- SOURCE DOCUMENT:
In the world of data processing, there are a number of well-structured, unambiguous formats that we could use for data interchange. There are, for example, the ubiquitous JSON, the classic XML, and the fashionable YAML. However, when you have to deal with databases of arbitrary flavor from a variety of clients who have varying levels of familiarity with databases and data extraction, you often end up working with CSVs.

How can such a simple format make our lives so hard?

The CSV (comma separated value) format has been around for decades and, in principal, has a lot of advantages. It is a simple, universal specification that is easy for humans to read, (mostly) easy for computers to parse, and has a long legacy of good software support.

However, the csv format has a few problems; it’s generally not human readable, is not universally formatted, is problematic to parse, and has limited support in the Python ecosystem.

A CSV file has a number of records, each consisting of a number of fields. Fields are separated by commas and records are separated by newlines:

1,Alfred Adams,1234 Michigan Ave,Chicago
2,Belle Banks,4567 Randolph,Chicago

Except maybe fields are separated by tabs or pipes:

1|Alfred Adams|1234 Michigan Ave|Chicago
2|Belle Banks|4567 Randolph|Chicago

And, heck, maybe records are separated by commas.

- EXERCISE INSTRUCTIONS:
1. Answer these questions using the passage on CSV files:
(a) Which three formats does it name as well-structured choices for data interchange?
(b) In its basic description of a CSV file, what separates fields and what separates records?
(c) Besides commas, which two field separators does it show?
2. Extract the portion of the passage on CSV files between "How can such" and "good software support.", inclusive.
3. Extend the passage on CSV files, picking up after its final sentence.

- INFORMATION:
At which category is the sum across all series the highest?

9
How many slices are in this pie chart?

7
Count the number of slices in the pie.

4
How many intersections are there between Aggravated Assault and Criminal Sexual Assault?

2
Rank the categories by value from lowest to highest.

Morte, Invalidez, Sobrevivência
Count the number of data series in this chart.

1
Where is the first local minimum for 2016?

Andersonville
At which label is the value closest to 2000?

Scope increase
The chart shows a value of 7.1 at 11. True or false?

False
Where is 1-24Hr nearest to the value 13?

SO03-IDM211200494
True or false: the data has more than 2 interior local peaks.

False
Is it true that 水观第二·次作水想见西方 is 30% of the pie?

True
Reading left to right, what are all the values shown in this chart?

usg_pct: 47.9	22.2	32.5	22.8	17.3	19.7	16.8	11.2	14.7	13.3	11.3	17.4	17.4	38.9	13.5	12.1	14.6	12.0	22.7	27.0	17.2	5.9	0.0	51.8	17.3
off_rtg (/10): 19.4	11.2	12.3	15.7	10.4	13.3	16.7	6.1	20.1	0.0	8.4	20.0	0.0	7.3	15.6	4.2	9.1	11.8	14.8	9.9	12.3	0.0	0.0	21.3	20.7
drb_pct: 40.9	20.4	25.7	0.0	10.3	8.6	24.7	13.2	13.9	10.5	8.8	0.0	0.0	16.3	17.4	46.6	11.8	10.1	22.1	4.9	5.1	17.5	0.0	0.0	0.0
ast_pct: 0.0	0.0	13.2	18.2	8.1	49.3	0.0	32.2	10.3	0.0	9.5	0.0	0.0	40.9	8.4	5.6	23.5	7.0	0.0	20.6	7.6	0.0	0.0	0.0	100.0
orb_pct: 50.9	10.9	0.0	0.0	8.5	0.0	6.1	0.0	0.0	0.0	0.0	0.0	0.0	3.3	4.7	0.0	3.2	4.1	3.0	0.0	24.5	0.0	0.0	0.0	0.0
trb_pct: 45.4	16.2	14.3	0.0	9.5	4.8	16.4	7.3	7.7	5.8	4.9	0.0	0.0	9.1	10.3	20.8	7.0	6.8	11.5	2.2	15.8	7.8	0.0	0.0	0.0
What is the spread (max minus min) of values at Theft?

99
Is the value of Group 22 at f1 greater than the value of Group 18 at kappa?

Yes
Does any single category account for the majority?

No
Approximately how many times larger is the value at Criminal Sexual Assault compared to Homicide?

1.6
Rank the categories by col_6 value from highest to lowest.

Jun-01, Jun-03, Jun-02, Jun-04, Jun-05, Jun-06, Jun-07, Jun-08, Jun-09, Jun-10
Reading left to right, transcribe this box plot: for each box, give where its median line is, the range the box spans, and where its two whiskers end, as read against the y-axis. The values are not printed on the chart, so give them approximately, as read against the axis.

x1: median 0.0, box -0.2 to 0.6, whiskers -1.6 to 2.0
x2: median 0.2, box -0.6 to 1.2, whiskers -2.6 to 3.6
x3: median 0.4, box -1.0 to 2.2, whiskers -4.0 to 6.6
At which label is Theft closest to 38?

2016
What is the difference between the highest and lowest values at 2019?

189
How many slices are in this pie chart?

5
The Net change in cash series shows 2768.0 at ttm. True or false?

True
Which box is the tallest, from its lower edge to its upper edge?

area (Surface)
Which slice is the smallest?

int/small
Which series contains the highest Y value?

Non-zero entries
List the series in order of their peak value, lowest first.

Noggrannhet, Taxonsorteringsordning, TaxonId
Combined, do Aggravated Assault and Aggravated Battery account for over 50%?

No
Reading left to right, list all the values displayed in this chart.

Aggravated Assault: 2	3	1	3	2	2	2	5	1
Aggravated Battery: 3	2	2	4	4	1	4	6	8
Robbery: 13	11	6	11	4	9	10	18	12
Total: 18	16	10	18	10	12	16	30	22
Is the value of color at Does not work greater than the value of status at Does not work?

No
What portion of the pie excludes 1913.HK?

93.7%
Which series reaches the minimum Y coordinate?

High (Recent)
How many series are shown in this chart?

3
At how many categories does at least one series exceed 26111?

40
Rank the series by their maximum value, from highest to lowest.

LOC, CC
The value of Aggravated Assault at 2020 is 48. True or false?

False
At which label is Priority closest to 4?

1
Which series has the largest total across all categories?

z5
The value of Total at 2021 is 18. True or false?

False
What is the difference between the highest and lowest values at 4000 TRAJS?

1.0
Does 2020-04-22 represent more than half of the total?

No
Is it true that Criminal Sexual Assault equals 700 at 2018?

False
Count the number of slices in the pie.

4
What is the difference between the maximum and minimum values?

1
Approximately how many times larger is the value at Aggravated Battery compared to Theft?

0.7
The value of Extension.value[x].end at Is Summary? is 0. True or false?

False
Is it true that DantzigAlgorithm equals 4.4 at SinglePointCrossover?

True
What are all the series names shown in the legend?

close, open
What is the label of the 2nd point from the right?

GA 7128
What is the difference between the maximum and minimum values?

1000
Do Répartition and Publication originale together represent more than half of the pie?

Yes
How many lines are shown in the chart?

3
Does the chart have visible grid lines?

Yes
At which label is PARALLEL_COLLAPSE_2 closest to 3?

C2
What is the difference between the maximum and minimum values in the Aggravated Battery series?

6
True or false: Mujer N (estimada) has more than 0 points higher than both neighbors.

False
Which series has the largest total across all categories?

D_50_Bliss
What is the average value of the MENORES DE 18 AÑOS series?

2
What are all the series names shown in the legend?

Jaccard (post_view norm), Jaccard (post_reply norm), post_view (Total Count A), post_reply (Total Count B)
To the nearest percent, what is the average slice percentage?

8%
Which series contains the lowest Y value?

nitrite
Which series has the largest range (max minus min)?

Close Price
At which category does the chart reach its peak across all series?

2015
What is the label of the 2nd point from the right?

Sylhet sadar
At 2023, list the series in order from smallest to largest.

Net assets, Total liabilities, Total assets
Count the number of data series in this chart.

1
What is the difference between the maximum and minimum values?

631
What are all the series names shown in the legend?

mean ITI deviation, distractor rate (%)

- RESPONSES:
1.
(a) JSON, XML, and YAML.
(b) Commas separate fields, and newlines separate records.
(c) Tabs and pipes.

2.
How can such a simple format make our lives so hard?

The CSV (comma separated value) format has been around for decades and, in principal, has a lot of advantages. It is a simple, universal specification that is easy for humans to read, (mostly) easy for computers to parse, and has a long legacy of good software support.

3.
1|Alfred Adams|1234 Michigan Ave|Chicago,2|Belle Banks|4567 Randolph|Chicago

We can (usually) put field separators in the data if we quote it:

1,"Adams, Alfred",1234 Michigan Ave,Chicago
2,"Banks, Belle",4567 Randolph,Chicago

Or maybe that should be single quotes.

1,'Adams, Alfred',1234 Michigan Ave,Chicago
2,'Banks, Belle',4567 Randolph,Chicago

But maybe we should quote all our strings.

1,'Adams, Alfred','1234 Michigan Ave','Chicago'
2,'Banks, Belle','4567 Randolph','Chicago'

Or we could just quote everything.

'1','Adams, Alfred','1234 Michigan Ave','Chicago'
'2','Banks, Belle','4567 Randolph','Chicago'

But is quoted '1' different from just 1? Is the first a string and the second a number? For that matter, was the unquoted 1 a number or a string to begin with?

We can put a literal quote in our data if we double it.

1,'Adams, Alfred ''The Giant''',1234 Michigan Ave,Chicago
2,'Banks, Belle',4567 Randolph,Chicago

Unless we are supposed to use backslash.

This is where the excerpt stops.